Neste ano em que as comédias "Se eu fosse você 2", "Divã" e "A mulher invisível" exponenciaram a renda da cinematografia brasileira às cifras do milhão, o conceito de "filme de arte" passou a ser aplicado nos mais variados projetos. O rótulo é dado tanto às radicalíssimas experiências de cineastas como Julio Bressane - cujo longa-metragem mais recente, "A erva do rato", patina há quase um mês à cata de telas - quanto a obras pautadas pela delicadeza como o drama de locações litorâneas dirigido por Dhalia. Só que enquanto o primeiro, rodado por um veterano do cinema marginal, vai viajar o Brasil com uma única cópia, o longa do diretor de "O cheiro do ralo" chega com 40 cópias, ou seja, com energia para brigar.
" Será que os filmes não têm público ou é a gente que não chega a esse público? "
- Truffaut acreditava que a maturidade de um diretor vem quando ele consegue falar o que quer e ainda assim fazer sentido para uma grande audiência. O que eu estou buscando é fazer cinema de qualidade artística, mas acessível. Não sou contra um cinema mais radical, árido. Até por que um filme acha seu público tenha ele o tamanho que tiver - diz Dhalia, que exibirá "À deriva" no dia 3 no 19 Cine Ceará, em disputa pelo troféu Mucuripe.
Depois de "Nina" (2004) e "O cheiro do ralo" (2006), o cineasta pernambucano de 39 anos narra em "À deriva" as turbulências que cercam a adolescência de Filipa (Laura Neiva), jovem que acompanha a separação de seus pais: Clarice (Débora Bloch) e Matias (o astro francês Vincent Cassel, de "O ódio").
- Eu nunca vou saber onde "O cheiro do ralo" seria capaz de chegar se saísse com cem cópias e não com 20. E se "À deriva", que está circulando pelo mundo e já foi vendido para, no mínimo, 15 países, viesse com 80 cópias, e não 40? - questiona Dhalia, que concorreu com o drama de Filipa na mostra Un Certain Regard de Cannes.
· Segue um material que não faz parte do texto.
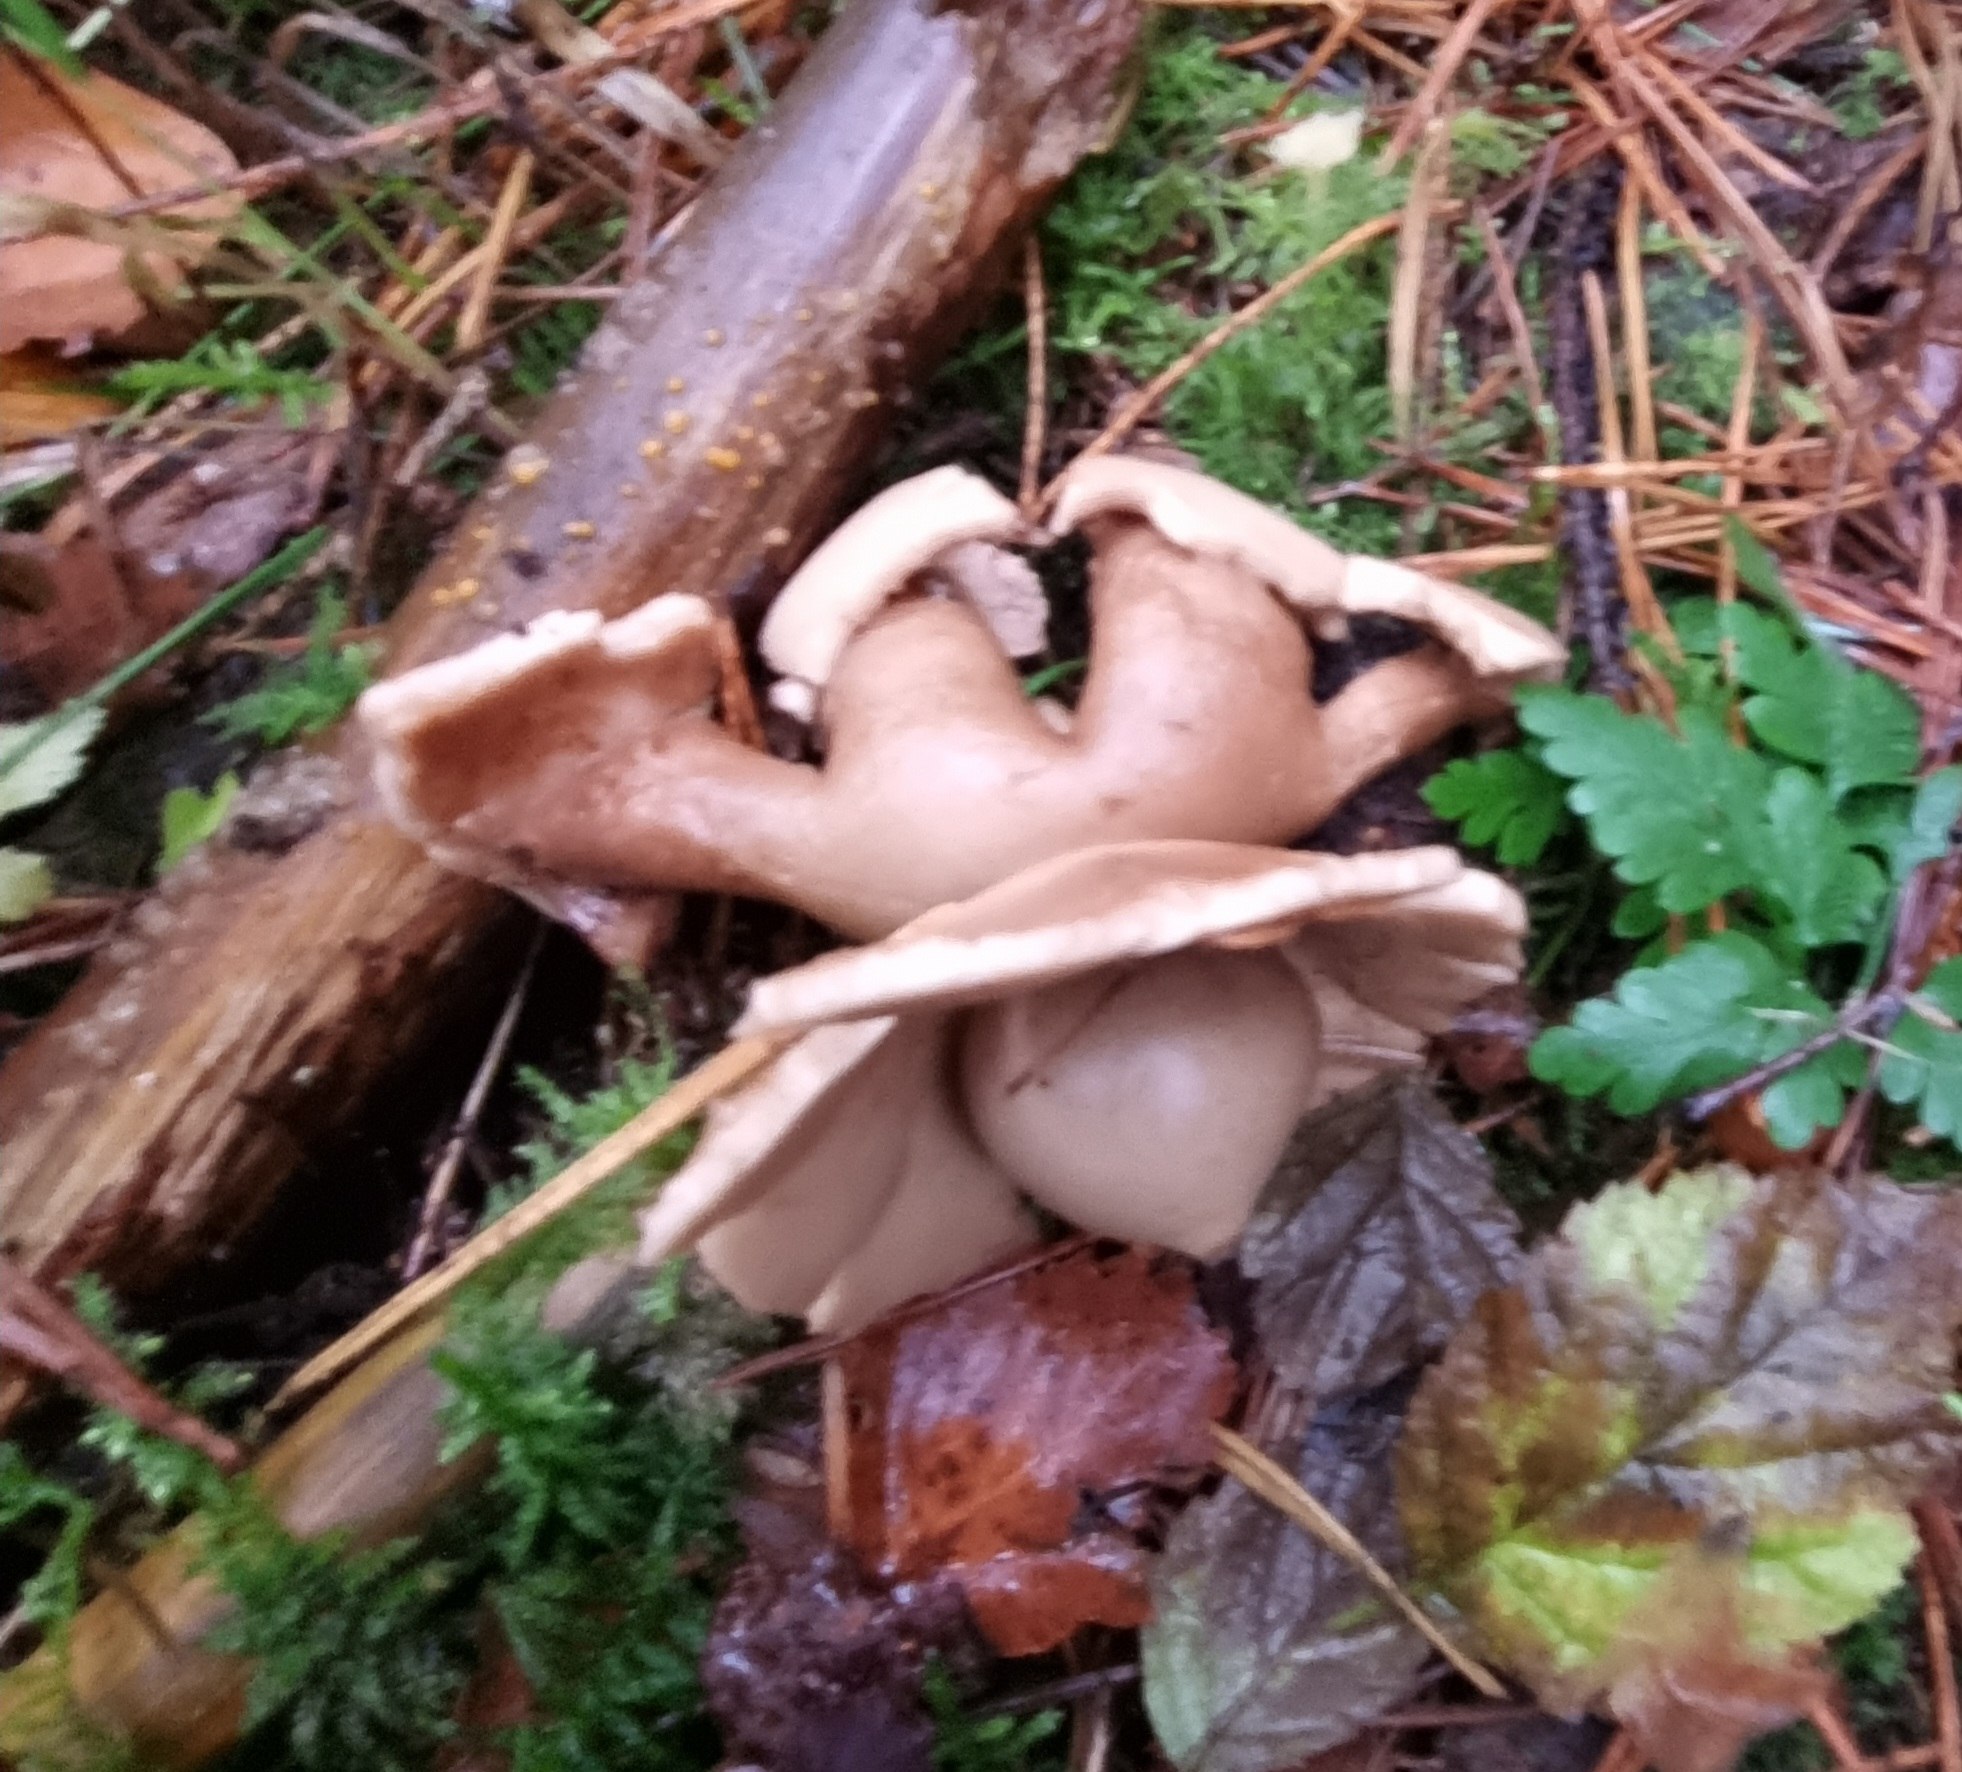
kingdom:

No início da Retomada, filmes que hoje seriam tratados como iguarias para poucos, como "Central do Brasil" ou "Carlota Joaquina", foram além da fronteira do milhão. Este ano, dos filmes na linhagem de "À deriva", o mais bem-sucedido foi "Budapeste", de Walter Carvalho, com 85 mil pagantes.
- "Em meu lugar", de Eduardo Valente, que estreia em outubro também entra nessa categoria - diz Pedro Butcher, da Filme B. - E há "Tempos de paz", de Daniel Filho, que por ser um filme de época, baseado em uma peça, limita o público.

Diretor do maior sucesso da Retomada, "Se eu fosse você 2", Daniel Filho entra em circuito em 14 de agosto com a adaptação de "Novas diretrizes em tempos de paz", do dramaturgo Bosco Brasil, questionando a noção de filme de arte:
- A classificação como arte é pretensiosa. Por que não tem pintura de arte, teatro de arte, música de arte, balé de arte etc?
E o que dizer do cinema de Bressane, grife de autoralidade há quatro décadas?
- "A erva do rato" não tem distribuição no Brasil, mas estamos em cartaz na França há seis semanas - diz Marcello Maia, produtor do longa de Bressane. - Será que os filmes não têm público ou é a gente que não chega a esse público?